Phillips took to Facebook to share her story. “When a bit of Saturday morning playtime results in spending the day in Wrexham hospital having a nice pink [adult toy] surgically removed from your bowel areas…. whilst it’s still vibrating,” she wrote. “If you can’t on a Saturday when can ya?”
When the doctors X-rayed Phillips, they decided the toy was too far up to remove without sedating her. “I think at that point it started getting quite serious,” she recalled. “The doctors were really good — they all moved quite quickly and were so reassuring telling me they saw it quite often which was quite a relief. At first we were jokey about it but then [realized] it wasn’t much of a joke especially when there was talk of going through my stomach if they couldn’t get it.”
Doctors informed Phillips that if they couldn’t extract the toy from her bottom, they would have to go through the bowel, which could mean months with a colostomy bag. The surgery lasted about a minute-and-a-half and doctors were able to successfully remove the toy. They offered her the toy as a keepsake, but Phillips declined. She was discharged later that day and went home to see her 2-year-old daughter.
“I just took some painkillers and was told not to use stuff like that again until I was ready,” she said, according to The Sun. “I’ve learnt that I’ll need to be a bit more careful in the future.”

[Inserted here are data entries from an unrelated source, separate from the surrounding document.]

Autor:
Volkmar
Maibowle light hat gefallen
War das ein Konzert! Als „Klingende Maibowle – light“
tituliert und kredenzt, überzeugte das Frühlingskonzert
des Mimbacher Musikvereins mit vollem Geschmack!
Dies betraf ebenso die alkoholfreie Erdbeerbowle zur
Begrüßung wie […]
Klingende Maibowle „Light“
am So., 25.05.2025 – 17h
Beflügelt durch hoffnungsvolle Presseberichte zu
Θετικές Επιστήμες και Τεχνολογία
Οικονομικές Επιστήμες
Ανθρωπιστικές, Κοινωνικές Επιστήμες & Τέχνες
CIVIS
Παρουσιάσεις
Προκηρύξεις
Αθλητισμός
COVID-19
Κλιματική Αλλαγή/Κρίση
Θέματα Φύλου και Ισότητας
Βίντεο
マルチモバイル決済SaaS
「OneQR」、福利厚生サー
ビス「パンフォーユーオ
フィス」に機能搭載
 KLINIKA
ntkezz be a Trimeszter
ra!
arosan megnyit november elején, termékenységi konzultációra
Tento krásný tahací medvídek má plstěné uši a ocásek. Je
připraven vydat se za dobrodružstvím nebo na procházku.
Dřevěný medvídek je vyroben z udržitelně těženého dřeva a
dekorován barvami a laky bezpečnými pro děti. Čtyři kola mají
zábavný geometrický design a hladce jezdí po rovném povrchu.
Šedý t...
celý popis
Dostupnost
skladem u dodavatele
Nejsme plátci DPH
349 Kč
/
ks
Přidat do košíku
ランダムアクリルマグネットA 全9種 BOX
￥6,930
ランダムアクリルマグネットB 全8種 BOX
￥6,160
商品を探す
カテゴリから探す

“We weren’t going to do anything about it because of the embarrassment — there’s a big taboo about it — but we knew we needed help,” Phillips added. “I want to say a massive thank you to the ambulance crew and Wrexham Hospital staff who were really good, really reassuring and non-judgmental. “There is a big taboo about this, but it really isn’t a big deal,” she added. “You hear about people becoming really ill or even dying because they’re too embarrassed to get help — I would hate that to happen to someone.”